The Father Waters His Garden, 3

“Yoked to God”

Jeremiah charged that God’s people were in rebellion: Long ago you broke off your yoke and said, `I will not serve you!’ This yoke—a crossbeam placed on the shoulders of an ox with a loop of rope for its neck—allowed a farmer to harness and direct the power of the animal. God’s people had thrown off their yoke, unwilling to submit to His guidance.

Before his conversion, C.S. Lewis was disturbed by a gospel which proclaimed a “Transcendental Interferer.” He explained: “If true, [I] knew there was no region even in the innermost depth of one's soul which one could surround with a barbed wire fence and guard with a notice of: “No Admittance.” I wanted some place, however small, of which I could say to all other beings, "This is my business and mine only."

But is God's guidance an “interference”? Jesus promised rest to the weary: Take my yoke upon you and learn from me, ... and you will find rest for your souls. For my yoke is easy and my burden is light. (Mt.11:28-30) Often a farmer would train an inexperienced animal by yoking it to an experienced one. We who are weary and burdened are invited to place our necks in Jesus’ easy and light yoke, allowing him to gently lead our parched souls to his Refreshing Waters.

The board of directors of my ministry and I began praying for the founding of a Biblically-based counseling center in our city. After several years, we discovered a nearby counseling service that was committed to a Biblical model. During the next two years the head of that ministry visited Sioux Falls to counsel and teach a counseling class. That second year, I taught part of the class with him.

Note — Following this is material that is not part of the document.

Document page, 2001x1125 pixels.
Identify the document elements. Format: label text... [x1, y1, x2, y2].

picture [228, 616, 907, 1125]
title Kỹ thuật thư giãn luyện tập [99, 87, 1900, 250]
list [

Our group was still unsure how the ministry would begin, but during that second year’s class, one of the participants heard God’s call to this ministry. As events unfolded over the following months, I envisioned that this man with his counseling gifts, and I, with my teaching gifts, would join together to help people become whole in Christ. It seemed a natural, Spirit-led fit.

But before the match was made, it began to unravel. First, this man was warned by an acquaintance: "Watch out for Bernie. He has to control things." Then the counselor who was helping us establish the ministry, came to believe similarly. (Though he later discovered he had misjudged circumstances.) Then a team of men from other biblical counseling centers was invited to Sioux Falls to help us finalize our plans. They strongly advised this man to form his own board and cut any formal ties with my board and me.

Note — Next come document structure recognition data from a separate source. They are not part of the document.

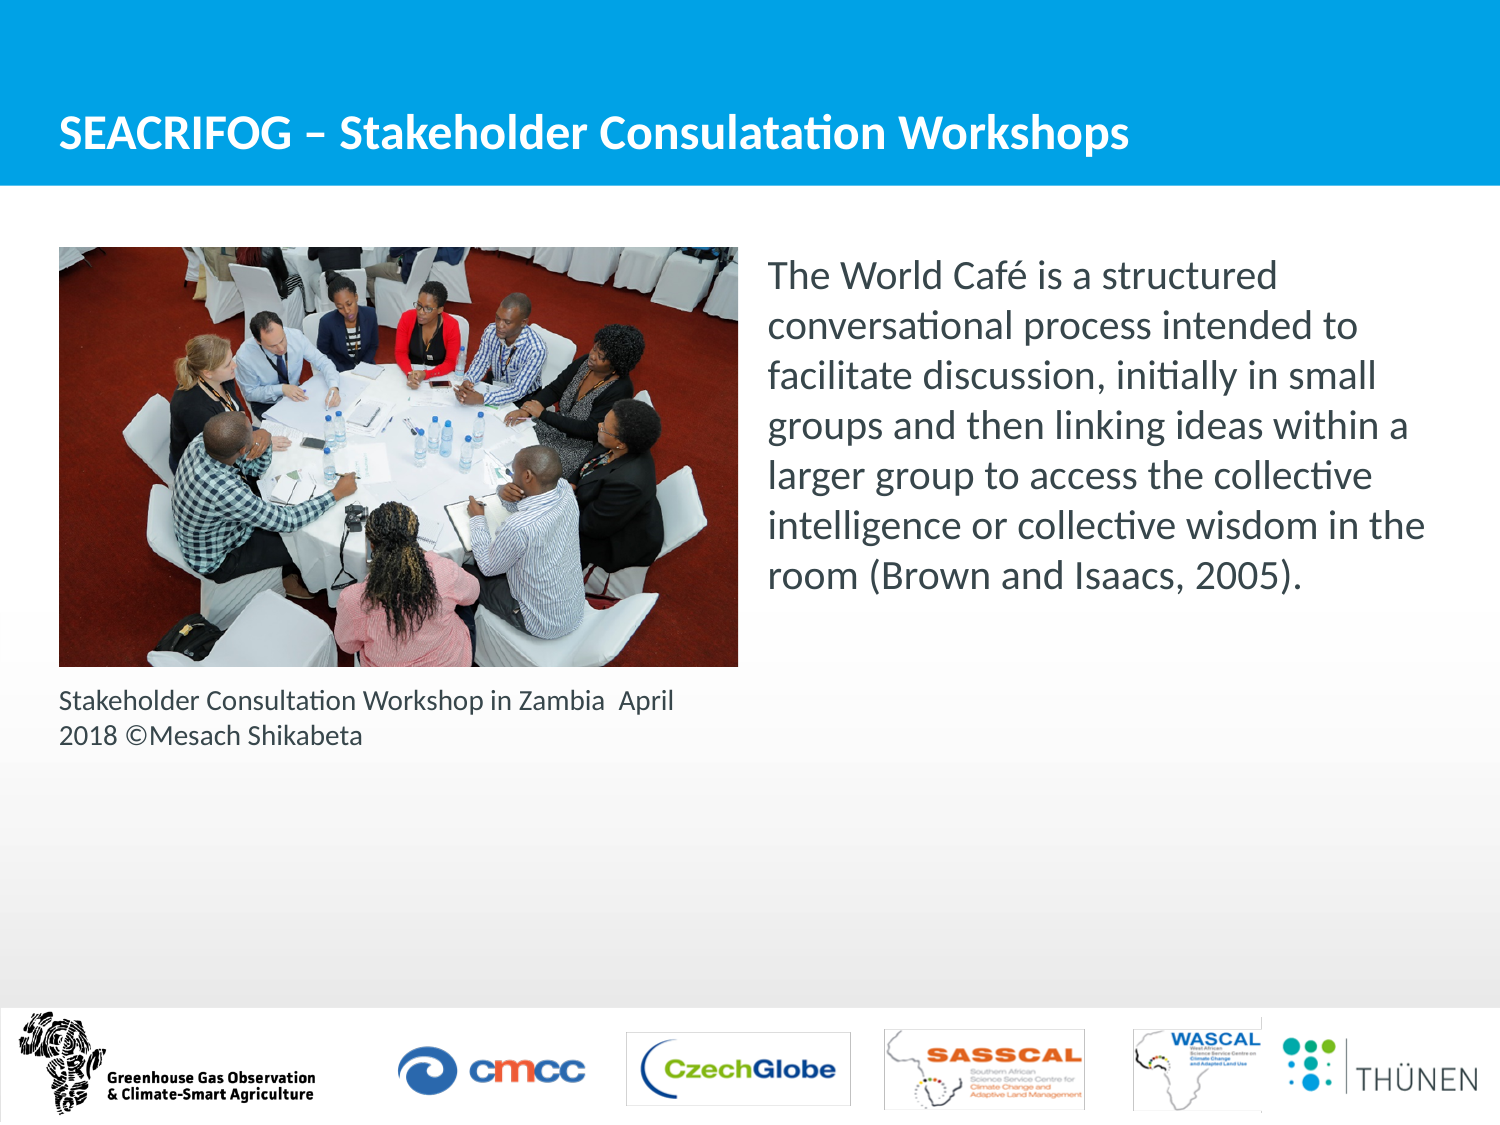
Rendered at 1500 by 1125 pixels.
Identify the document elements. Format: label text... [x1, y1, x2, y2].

list Stakeholder Consultation Workshop in Zambia April 2018 ©Mesach Shikabeta [59, 698, 733, 753]
list The World Café is a structured conversational process intended to facilitate discussion, initially in small groups and then linking ideas within a larger group to access the collective intelligence or collective wisdom in the room (Brown and Isaacs, 2005). [767, 247, 1441, 965]
title SEACRIFOG – Stakeholder Consulatation Workshops [59, 0, 1441, 160]
picture [387, 1017, 1498, 1113]
picture [0, 186, 1500, 1120]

As we discussed, debated, and prayed over the next few weeks it became increasingly clear that this new ministry would form its own board. During this time we polled the counseling class—70% said they would not attend if I alone taught the class. When over 90% of my college students rate me an "Excellent" professor, I didn't need to hear an angel’s voice to discern God's leading! I had invested a great deal of prayer and energy to this vision. And it would be a reality—only it would not include me. Even though I was saddened and felt mildly betrayed, this was not a crushing experience. Knowing I am yoked to a vision-directing God, I didn't have to manipulate people or circumstances to fit my vision. A few years later, while serving on the board of this counseling ministry, the director told me that he wished the ministry had been organized the way I had envisioned it. I believe God prevented those involved from adopting that perspective because God wanted my life to bud in a different direction.

When I am drinking from the "reservoir that gushes into eternity," I can peacefully accept whatever life brings. "Lord, I know that Life is not found in the pursuit of my will. So I willingly, joyously submit to the yoke of your will.”